• **The problem**:
In the records below, find each line containing the word "AUDIO" and copy it.

Screenshot and code edit data:
==================================================
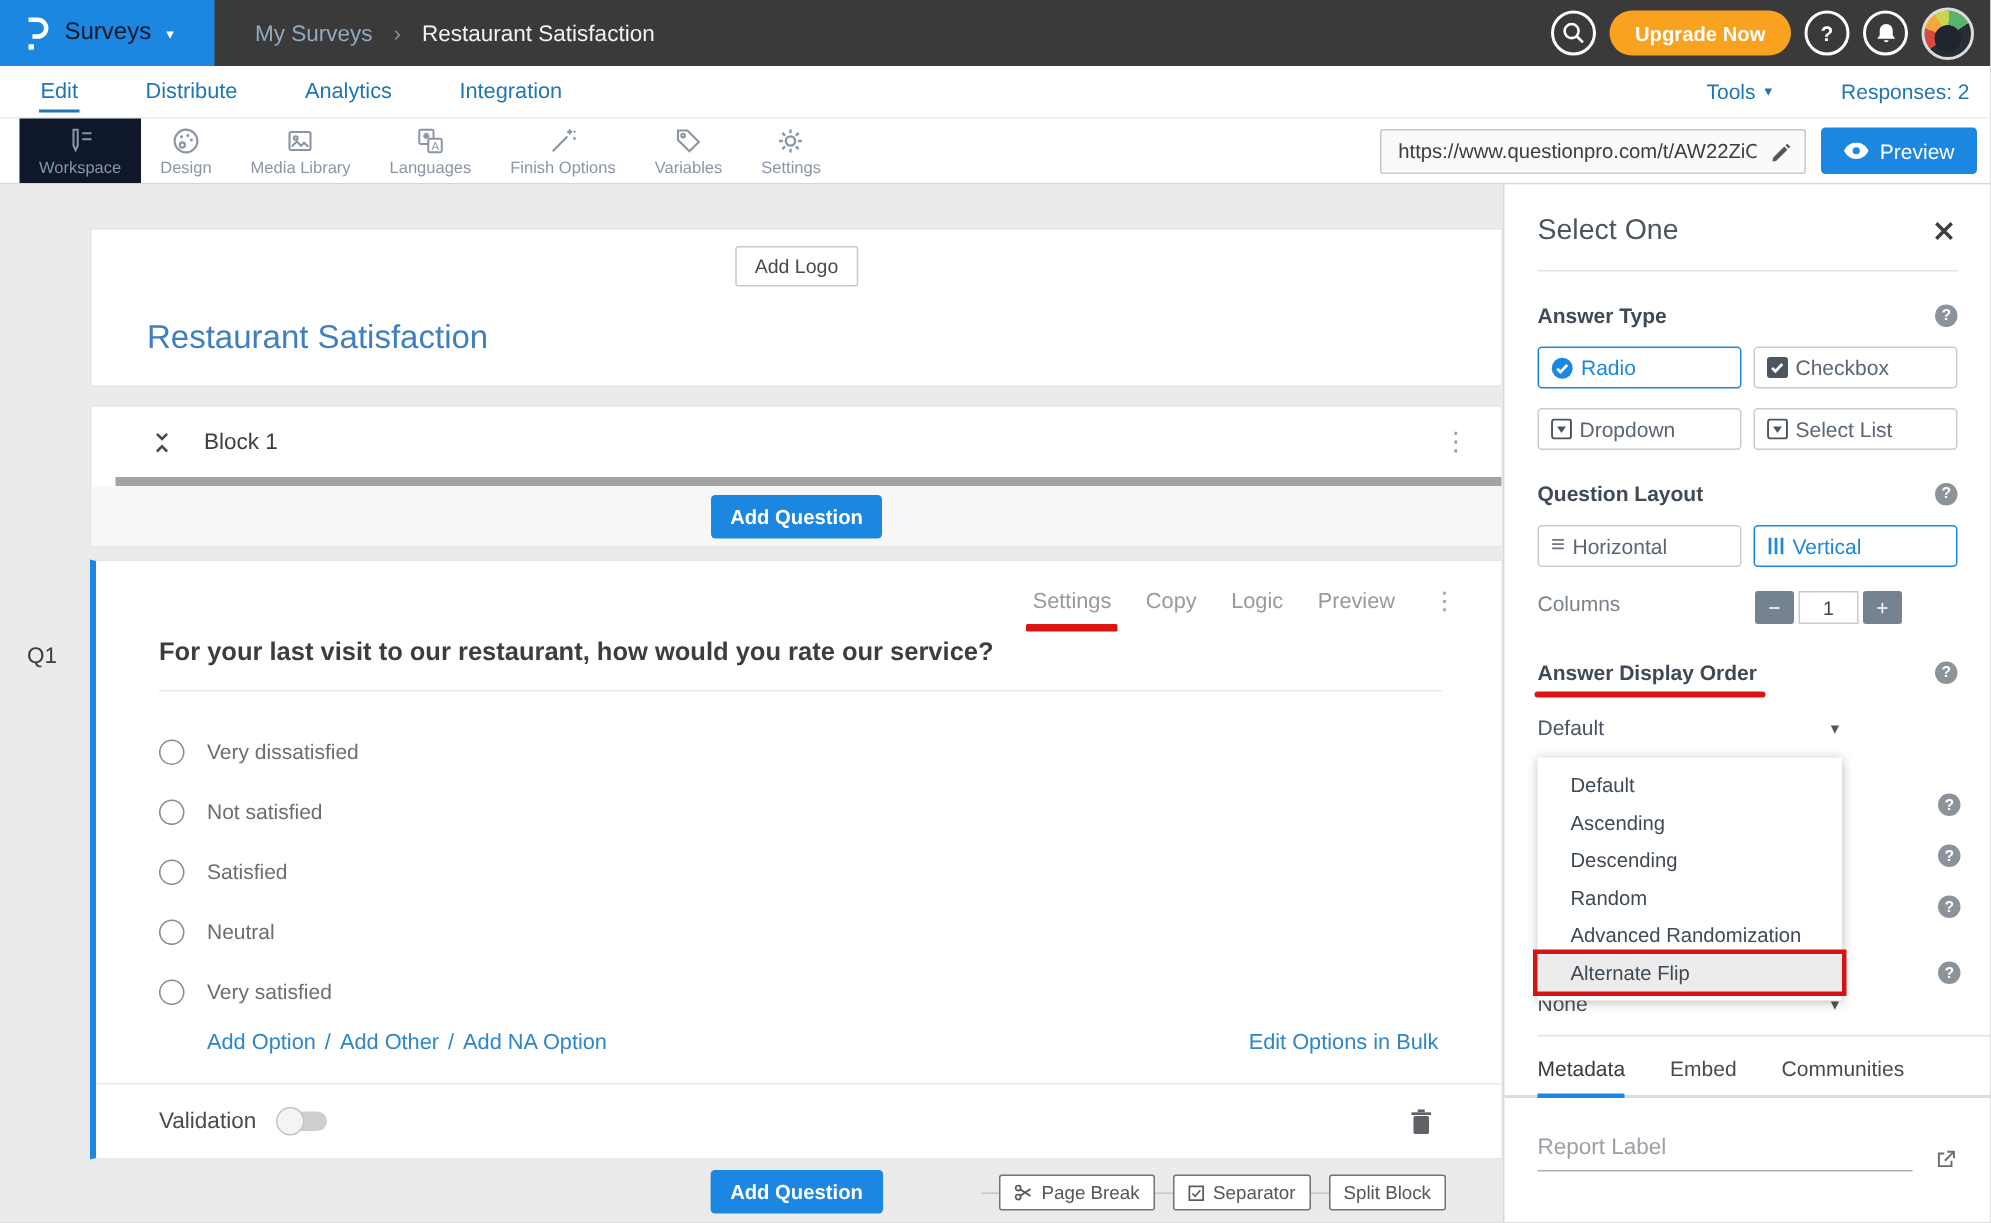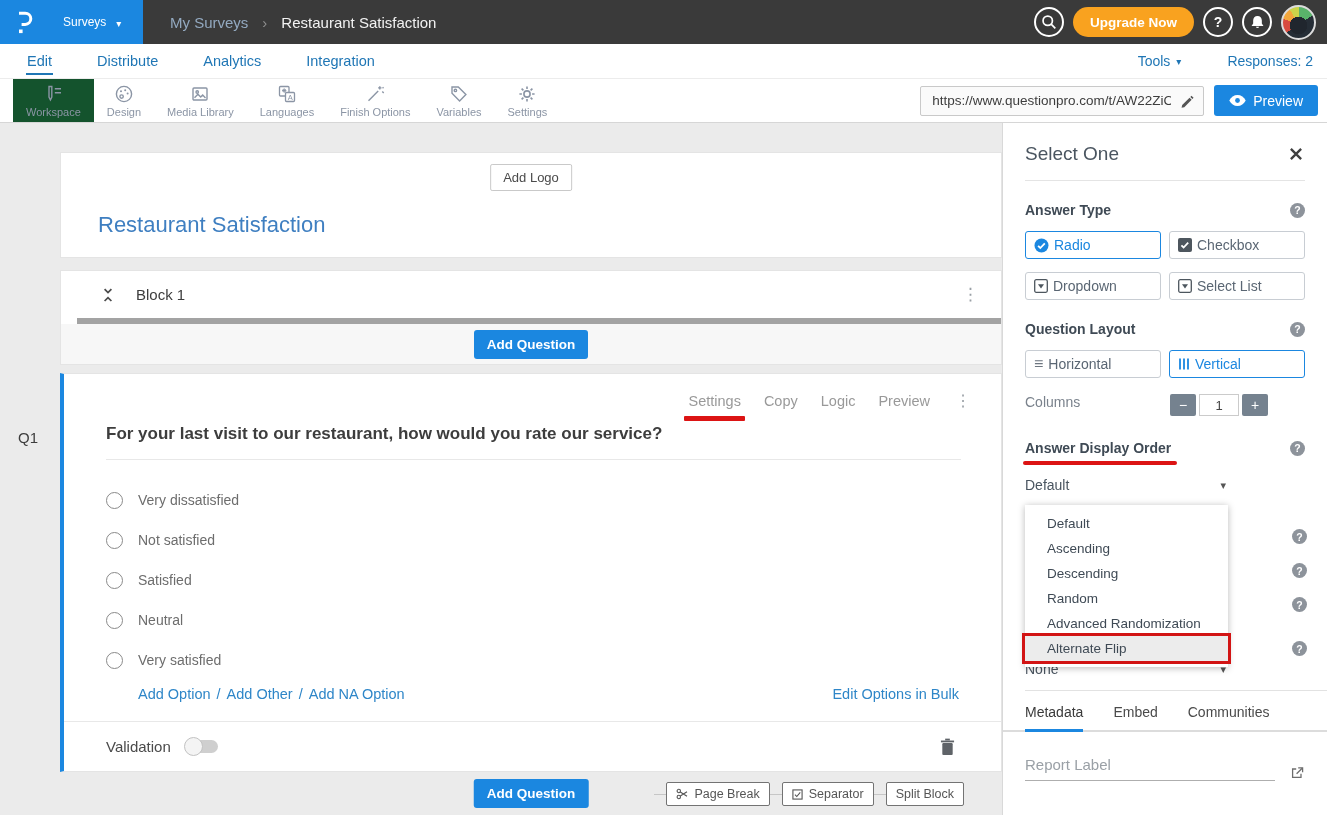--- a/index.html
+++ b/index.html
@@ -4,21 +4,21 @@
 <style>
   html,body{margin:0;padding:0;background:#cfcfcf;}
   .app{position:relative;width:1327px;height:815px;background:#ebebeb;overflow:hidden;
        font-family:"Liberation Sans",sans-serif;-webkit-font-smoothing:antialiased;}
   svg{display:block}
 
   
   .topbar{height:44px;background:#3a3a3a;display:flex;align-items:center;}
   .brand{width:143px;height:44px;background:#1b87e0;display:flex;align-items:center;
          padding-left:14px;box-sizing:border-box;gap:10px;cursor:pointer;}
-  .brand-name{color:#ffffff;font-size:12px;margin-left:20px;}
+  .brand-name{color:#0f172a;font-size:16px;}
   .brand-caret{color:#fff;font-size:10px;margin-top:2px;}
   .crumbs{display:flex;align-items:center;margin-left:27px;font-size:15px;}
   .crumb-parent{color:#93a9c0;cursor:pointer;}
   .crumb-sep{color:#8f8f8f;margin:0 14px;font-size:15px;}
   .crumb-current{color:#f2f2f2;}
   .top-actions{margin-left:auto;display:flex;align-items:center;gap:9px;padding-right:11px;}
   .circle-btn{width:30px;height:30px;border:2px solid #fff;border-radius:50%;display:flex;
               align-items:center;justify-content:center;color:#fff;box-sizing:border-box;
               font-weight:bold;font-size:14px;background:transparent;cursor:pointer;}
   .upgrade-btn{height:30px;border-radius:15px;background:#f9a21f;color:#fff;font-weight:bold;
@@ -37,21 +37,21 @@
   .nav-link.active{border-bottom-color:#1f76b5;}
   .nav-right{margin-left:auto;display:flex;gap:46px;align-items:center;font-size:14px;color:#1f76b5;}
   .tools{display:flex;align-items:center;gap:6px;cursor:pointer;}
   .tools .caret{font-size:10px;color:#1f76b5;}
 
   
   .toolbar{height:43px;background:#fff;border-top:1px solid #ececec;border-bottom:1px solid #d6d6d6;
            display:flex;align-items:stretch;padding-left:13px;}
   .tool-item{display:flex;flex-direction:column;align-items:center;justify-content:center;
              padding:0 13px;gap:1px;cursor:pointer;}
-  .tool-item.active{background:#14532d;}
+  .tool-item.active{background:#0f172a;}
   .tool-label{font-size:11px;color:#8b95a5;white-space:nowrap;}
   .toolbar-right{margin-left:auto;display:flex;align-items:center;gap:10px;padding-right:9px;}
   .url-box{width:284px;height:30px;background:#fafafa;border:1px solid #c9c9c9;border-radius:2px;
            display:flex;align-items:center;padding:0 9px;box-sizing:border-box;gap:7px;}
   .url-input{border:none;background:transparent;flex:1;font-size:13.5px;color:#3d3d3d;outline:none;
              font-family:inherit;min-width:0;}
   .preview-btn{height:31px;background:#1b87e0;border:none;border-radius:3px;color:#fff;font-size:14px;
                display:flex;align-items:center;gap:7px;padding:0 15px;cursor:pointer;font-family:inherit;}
==================================================
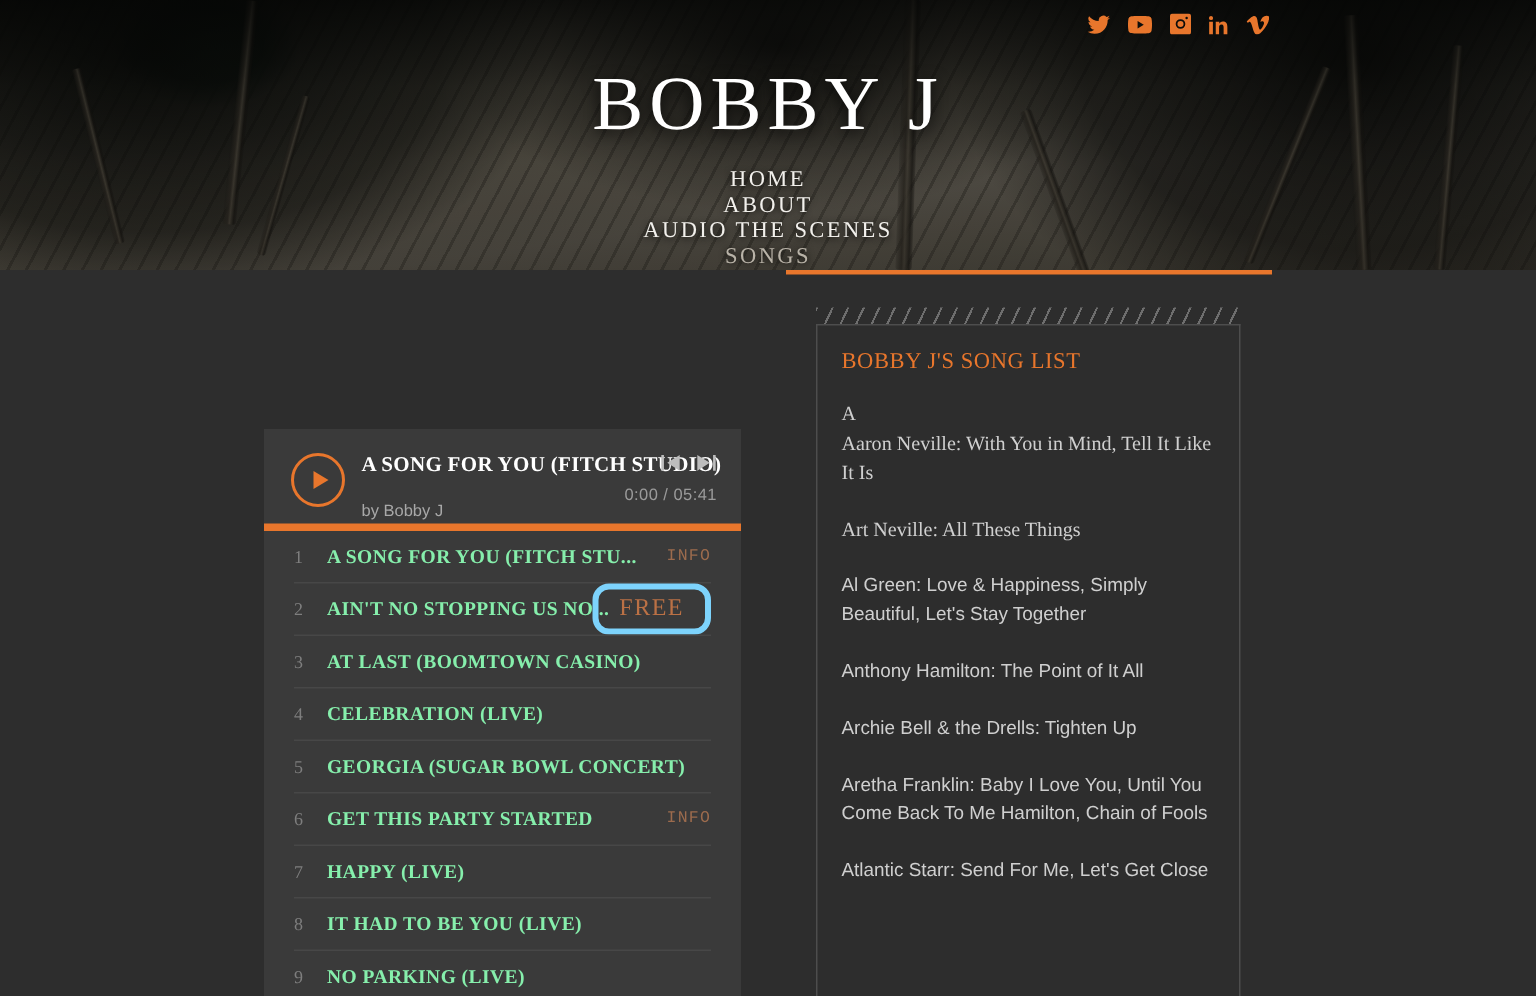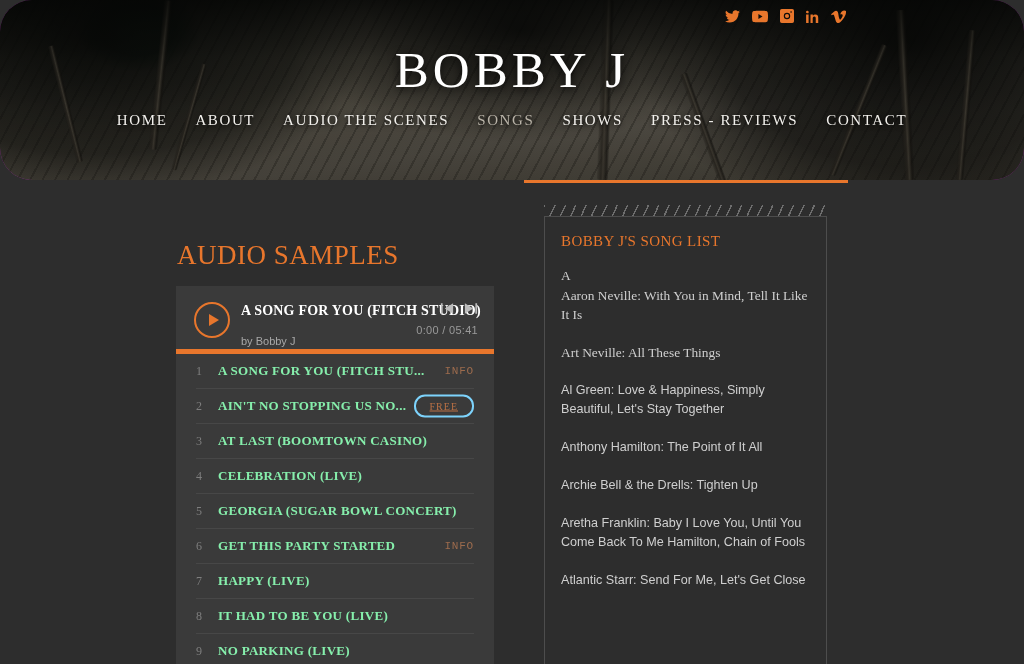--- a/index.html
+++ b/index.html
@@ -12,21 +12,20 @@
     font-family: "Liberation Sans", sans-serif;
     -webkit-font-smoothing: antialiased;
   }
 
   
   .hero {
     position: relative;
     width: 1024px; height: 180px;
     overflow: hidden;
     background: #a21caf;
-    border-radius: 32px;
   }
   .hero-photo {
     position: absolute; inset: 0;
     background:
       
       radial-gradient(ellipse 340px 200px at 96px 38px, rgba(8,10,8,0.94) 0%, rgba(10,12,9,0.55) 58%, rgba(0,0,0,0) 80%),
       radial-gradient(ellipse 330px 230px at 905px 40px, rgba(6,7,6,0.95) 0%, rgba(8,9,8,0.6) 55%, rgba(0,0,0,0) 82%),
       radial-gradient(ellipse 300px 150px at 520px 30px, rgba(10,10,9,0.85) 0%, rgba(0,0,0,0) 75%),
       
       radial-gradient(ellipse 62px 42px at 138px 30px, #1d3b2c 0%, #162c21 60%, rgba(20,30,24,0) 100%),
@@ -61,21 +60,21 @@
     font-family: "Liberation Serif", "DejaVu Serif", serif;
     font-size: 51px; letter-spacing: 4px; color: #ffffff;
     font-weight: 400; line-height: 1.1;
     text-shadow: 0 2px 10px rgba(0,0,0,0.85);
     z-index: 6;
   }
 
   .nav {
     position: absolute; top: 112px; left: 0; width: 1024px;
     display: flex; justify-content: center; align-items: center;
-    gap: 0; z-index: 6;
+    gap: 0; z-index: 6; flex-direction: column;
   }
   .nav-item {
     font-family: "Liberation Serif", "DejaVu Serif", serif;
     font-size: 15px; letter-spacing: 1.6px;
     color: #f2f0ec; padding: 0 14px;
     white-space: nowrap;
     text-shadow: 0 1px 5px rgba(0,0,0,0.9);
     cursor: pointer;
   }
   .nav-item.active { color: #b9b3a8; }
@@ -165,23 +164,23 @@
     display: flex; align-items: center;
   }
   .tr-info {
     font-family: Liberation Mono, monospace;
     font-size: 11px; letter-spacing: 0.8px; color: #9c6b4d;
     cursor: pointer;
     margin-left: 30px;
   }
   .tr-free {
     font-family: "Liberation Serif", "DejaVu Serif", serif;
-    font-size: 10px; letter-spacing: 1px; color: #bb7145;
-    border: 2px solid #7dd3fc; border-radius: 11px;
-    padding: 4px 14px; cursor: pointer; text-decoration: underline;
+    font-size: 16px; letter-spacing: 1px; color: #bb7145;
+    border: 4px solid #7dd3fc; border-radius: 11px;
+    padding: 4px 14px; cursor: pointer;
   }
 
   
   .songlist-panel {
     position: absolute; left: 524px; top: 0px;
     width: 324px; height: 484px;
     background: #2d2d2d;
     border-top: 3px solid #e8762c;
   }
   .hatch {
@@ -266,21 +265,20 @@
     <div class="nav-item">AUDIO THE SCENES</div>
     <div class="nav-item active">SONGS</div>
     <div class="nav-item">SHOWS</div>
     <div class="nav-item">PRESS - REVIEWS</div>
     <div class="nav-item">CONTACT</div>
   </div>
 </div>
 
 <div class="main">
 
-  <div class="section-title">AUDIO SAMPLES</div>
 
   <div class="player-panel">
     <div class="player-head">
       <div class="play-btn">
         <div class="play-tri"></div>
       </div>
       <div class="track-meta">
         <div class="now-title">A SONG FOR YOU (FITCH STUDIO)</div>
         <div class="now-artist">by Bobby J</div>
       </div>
==================================================
• **Answer space**:
     <div class="nav-item">AUDIO THE SCENES</div>
-  <div class="section-title">AUDIO SAMPLES</div>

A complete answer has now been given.